MANAGED CARE: In California, Not a Matter of Black and White
In California and across the country, the rise of HMOs has transformed the health care system, altering the traditional ways that physicians practice and patients receive treatment. In an effort to gauge the impact of managed care in Sacramento and across the state, the Sacramento Bee invited a group of seven doctors, health executives and patient advocates to join a roundtable discussion on the state of the industry. The paper published an edited transcript of their discussion. In a follow-up editorial, the newspaper stated that the discussion helped dispel the myth, commonly played out in Washington and on the big screen, that HMOs are merely bottom-line oriented corporations: "[T]he health world looks less cartoonish, more complex and, ultimately, more hopeful," the editorial stated. California's HMOs have transitioned "to a second-generation model" where medical groups, rather than HMOs, make most decisions about their members' medical care. That is good news for Californians, the paper argues, signalling that "the overall health of Californians is improving without legislative intervention."
Round Robin
Topics discussed at the roundtable included the effect of financial incentives on the quality of service, the future of physician groups, and the causes of patients' increasing dissatisfaction with the system. Among the voices heard:
- Dr. David Lehman, a primary care internist with the Sutter Medical Group in Sacramento, on whether the quality of health care has improved since managed care began: "At least in terms of my practice, I think quality is at least as good as it used to be with the understanding there are certain restrictions in who you can use to refer to. So maybe that one particular specialist, I don't really think (he) is quite the best guy in town but apparently he came cheap so we hired him as a specialist, and that is very frustrating. But otherwise, I think quality is quite good."
- Dr.

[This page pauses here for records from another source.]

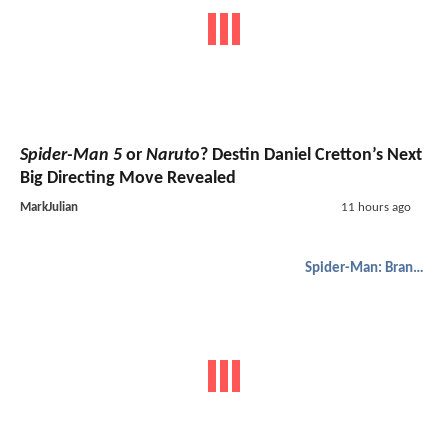
Spider-Man 5
or
Naruto
? Destin Daniel Cretton’s Next
Big Directing Move Revealed
MarkJulian
11 hours ago
Spider-Man: Brand New Day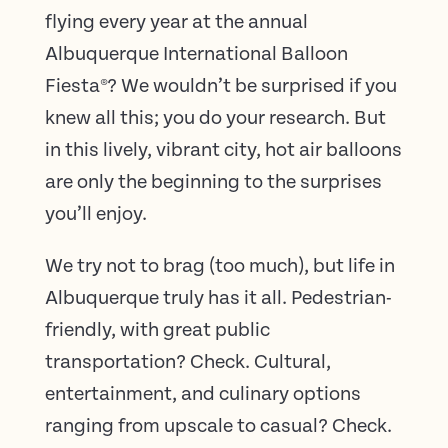
flying every year at the annual
Albuquerque International Balloon
Fiesta
®
? We wouldn’t be surprised if you
knew all this; you do your research. But
in this lively, vibrant city, hot air balloons
are only the beginning to the surprises
you’ll enjoy.
We try not to brag (too much), but life in
Albuquerque truly has it all. Pedestrian-
friendly, with great public
transportation? Check. Cultural,
entertainment, and culinary options
ranging from upscale to casual? Check.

Ernie Bodai, director of breast surgical services at Kaiser Permanente in Sacramento, on a congressional proposal to require health providers to pay for as many hospital days for mastectomy patients as their doctors deem necessary: "From a medical standpoint, it is perfectly safe to discharge 90% of women who have had either a lumpectomy or a mastectomy from the hospital in under 24 hours. ... I do, nonetheless, agree that it should be the physician that makes the decision with the patient as to when they feel comfortable in leaving."
- Steve McDermott, CEO of Hill Physicians Medical Group, on HMOs' profits: "I often want to ask people, how much dividend has Health Net paid, ever, in the whole history of the company? Zero. PacifiCare, HCA, Columbia, these companies don't pay dividends. This isn't Coca Cola."
- Peter Lee, director of the consumer protection program for the L.A.-based Center for Health Care Rights, on what patients want from their health care providers: "[T]he concern they have isn't, does Plan A versus Plan B have a mammography rate that is a little bit better? What they're concerned about is, if they get cancer, do they get to the right specialist? And so where the friction is and where consumers are experiencing the problem is, they look and say, my experience of getting care is very different today than it used to be" (8/8).